Acts 17
17:1-9. Thessalonica was the capital of Macedonia. Once again, the same cry was heard that was heard against Jesus at his crucifixion. The Jews, who had no love for Caesar, chose Caesar over Christ, and charged Jesus with usurping Caesar’s power (7). Satan, the usurper, was charging the Lord of the universe with his own crime. But the Lord reigns (3). Satan may bring persecution, but Christ is on the throne of heaven, and his righteous judgment will be revealed and his people vindicated at the last great day.
17:10-15. The noble minded Bereans tested the truth of the gospel by examining the Scriptures, and therefore many believed.
Apparently it was the usual practice for some of the company to quietly stay behind to teach the new converts, and help establish the church, whenever Paul would be forced to go ahead to another place (14-15).

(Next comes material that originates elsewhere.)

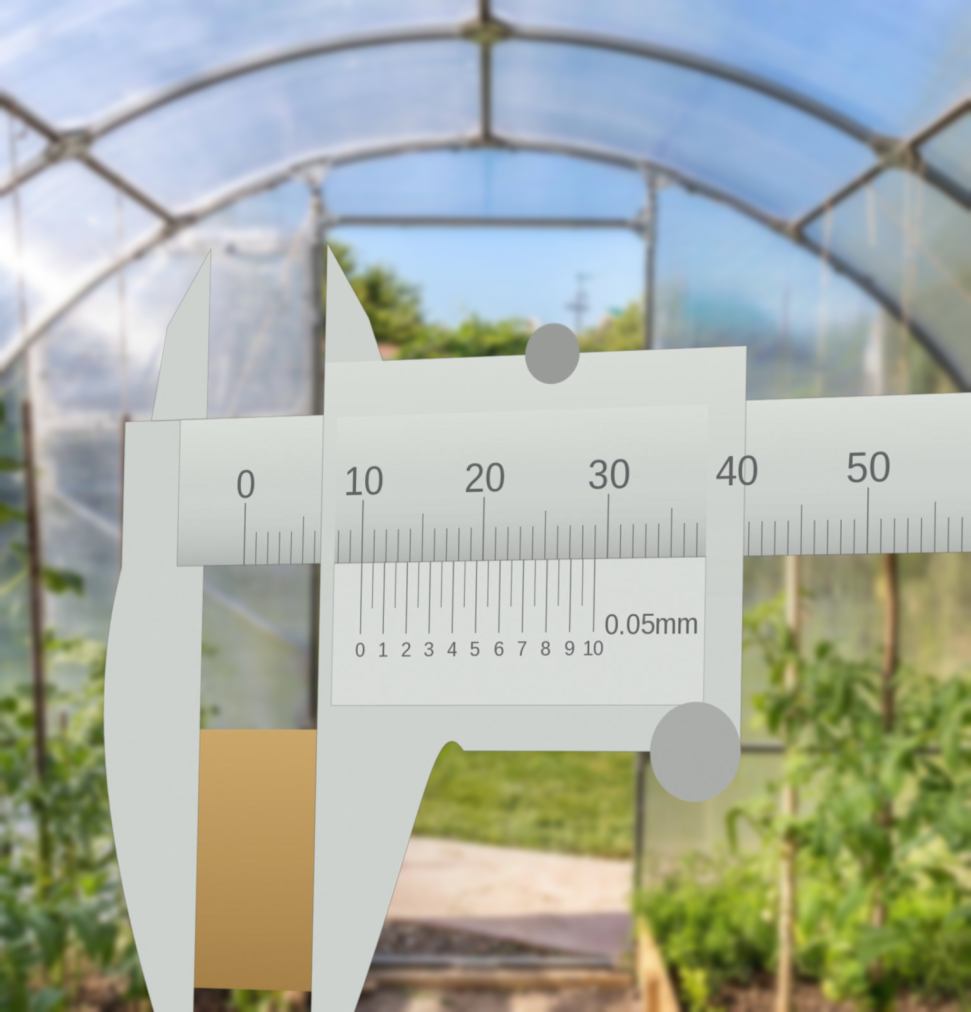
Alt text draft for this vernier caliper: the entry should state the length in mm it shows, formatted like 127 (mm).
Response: 10.0 (mm)
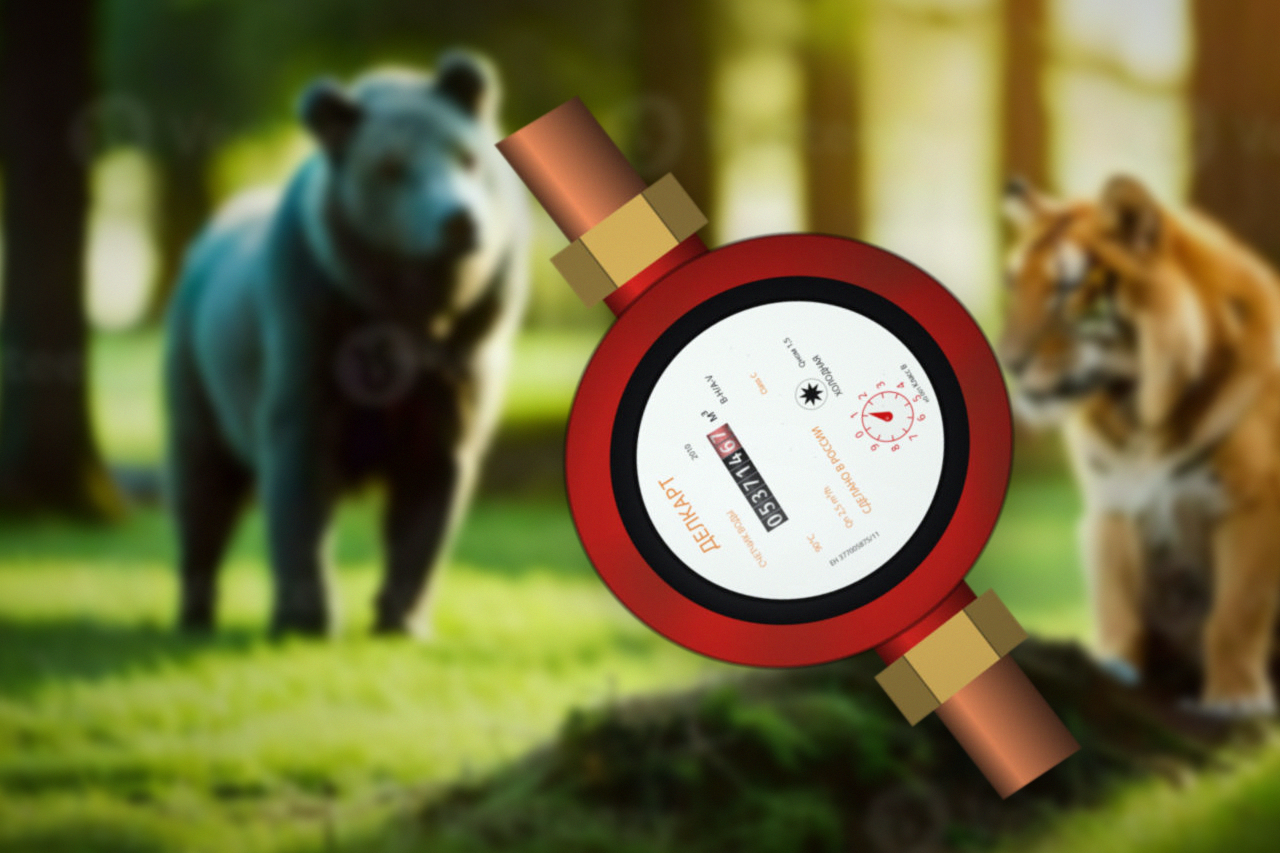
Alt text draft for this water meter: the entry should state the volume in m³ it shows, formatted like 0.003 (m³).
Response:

17:16-34. At Athens, Paul preached to both Jews and Gentiles, in synagogue and market place alike (17). He attracted the attention of the bored philosophers of the great city. The two most influential schools of philosophy were the Epicureans and the Stoics. A mixture of these two counterbalancing ideas of what brings the greatest good still controls most people’s minds today. Simply put, Epicureans said the greatest good was whatever brought the most pleasure. The Stoics believed in self-control, that the disciplined mind and life brought the greatest good. In one succinct sentence, v.21, Luke captures the atmosphere of Athens. They had heard it all before, were open to anything, and ready to close with nothing. They were surrounded by artistically beautiful idols that they didn’t believe in. Paul never said anything they found really new, or offensive to their ears, until his conclusion. In fact, he quoted Greek poets (28). According to F. F. Bruce, it was Epimenides of Crete who supposedly had advised them to erect alters to unknown gods.
This is part of Epimenides’ “address to the Supreme God” (also quoted in Titus 1:12):
They fashioned a tomb for Thee, O holy and high One,
The Cretans, always liars, evil beasts, idle bellies!
But Thou art not dead; for ever Thou art risen and alive,
For in Thee we live and move and have our being.
And from the poem Phenomena, by Aratus of Cilicia: “For we are indeed his offspring.”
But when Paul got to the need for repentance, and the coming judgment by the Son of Man whom God had raised from the dead for this purpose, there was trouble.
“The tragedian Aeschylus had described the god Apollo as saying, on the occasion when the Court of the Areopagus was founded by the city patron goddess Athene, ‘But when the earth has drunk up a man’s blood, once he is dead there is no resurrection.’ ” F. F. Bruce, The New Bible Commentary: Revised, Eerdmans, 1970, pp. 996 f.
Most Greeks had no problem with the idea of the immortality of the soul. But the resurrection of the body was a ridiculous and repulsive idea. Truth be told, most modern people have a much more Greek notion of life after death than they do a Biblical one. But Jesus, unlike Apollo, is a savior of the whole man, albeit with a glorified spiritual body, not a corruptible natural one (1 Cor.15:42-44).
God calls on all men to repent and acknowledge him as Creator, Sustainer, and sovereign Lord over all things. Judgment is coming, and it will be a righteous and just judgment, because God has appointed a man to do the judging. We can’t plead that God doesn’t understand us, because God the judge is one of us. This Son of Man has been shown worthy to judge by dying and being raised from the dead, and all must rise and appear before him.